In the Bible, in the second book of Maccabees, it says that when the Greeks conquered the Jews they wanted to turn the Jews away from the worship of the one true God.  The Greeks tried all sorts of things in order to persuade the Jews to abandon the worship of the LORD: threats, torture, death, promises of wealth and prosperity, but the Jews still remained faithful to God. Finally, the Greeks built a gymnasium and invited the Jews to take part in their games and sports and it was not long before they began to abandon their faith: “disdaining the temple and neglecting the sacrifices, they hastened, at the signal for the games, to take part in the unlawful exercises at the arena” (2 Mac 4:14). It is amazing that the powerful attraction of sports was able to break-down their faith in a way that not even the fear of death could do.

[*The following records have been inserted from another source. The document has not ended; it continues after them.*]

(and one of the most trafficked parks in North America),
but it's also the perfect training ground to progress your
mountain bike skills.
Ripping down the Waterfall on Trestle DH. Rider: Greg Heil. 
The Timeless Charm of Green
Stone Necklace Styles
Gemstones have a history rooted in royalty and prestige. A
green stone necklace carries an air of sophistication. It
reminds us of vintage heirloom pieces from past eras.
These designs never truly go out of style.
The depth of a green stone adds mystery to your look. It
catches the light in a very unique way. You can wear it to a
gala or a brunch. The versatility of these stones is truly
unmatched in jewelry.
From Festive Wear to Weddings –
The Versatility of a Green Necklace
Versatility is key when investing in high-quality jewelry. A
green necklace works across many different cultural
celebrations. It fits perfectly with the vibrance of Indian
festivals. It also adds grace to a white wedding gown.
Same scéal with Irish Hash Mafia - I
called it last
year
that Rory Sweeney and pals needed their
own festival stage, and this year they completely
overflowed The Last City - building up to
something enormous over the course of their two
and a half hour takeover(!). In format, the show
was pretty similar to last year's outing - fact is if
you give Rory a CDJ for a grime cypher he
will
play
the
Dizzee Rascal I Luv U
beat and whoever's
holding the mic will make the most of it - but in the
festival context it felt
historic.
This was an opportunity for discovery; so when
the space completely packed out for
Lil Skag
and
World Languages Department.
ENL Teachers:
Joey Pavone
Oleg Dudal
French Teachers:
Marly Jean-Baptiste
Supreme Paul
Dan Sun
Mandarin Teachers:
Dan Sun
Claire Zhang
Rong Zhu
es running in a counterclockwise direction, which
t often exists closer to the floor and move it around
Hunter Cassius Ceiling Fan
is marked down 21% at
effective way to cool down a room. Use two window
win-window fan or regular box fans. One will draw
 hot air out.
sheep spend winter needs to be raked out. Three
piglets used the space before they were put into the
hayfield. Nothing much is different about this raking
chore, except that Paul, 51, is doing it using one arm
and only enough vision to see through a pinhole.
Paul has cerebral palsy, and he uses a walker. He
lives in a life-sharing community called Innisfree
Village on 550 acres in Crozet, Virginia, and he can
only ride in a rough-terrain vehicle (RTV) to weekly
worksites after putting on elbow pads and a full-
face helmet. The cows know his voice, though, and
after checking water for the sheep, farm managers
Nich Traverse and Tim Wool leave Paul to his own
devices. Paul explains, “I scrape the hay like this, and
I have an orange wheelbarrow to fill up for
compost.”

Don’t get me wrong, sports are a great thing; there are so many benefits to sports and this October I will be at the edge of my seat watching the Royals, but I wonder: how often do we make sports more important in our lives than God? Would we be willing to drive hundreds of miles in order to attend Mass? We encourage our kids to hit the gym and practice for hours every day so that they can be the best, but do we teach them to spend even 15 minutes a day visiting Jesus in the Eucharist, or reading Scripture, or praying the Rosary? What are we teaching our kids when we skip Mass on the weekend in order to attend an out-of-town game? We invest so much time, money and energy into sports—I wonder what would happen if we gave God the same kind of devotion.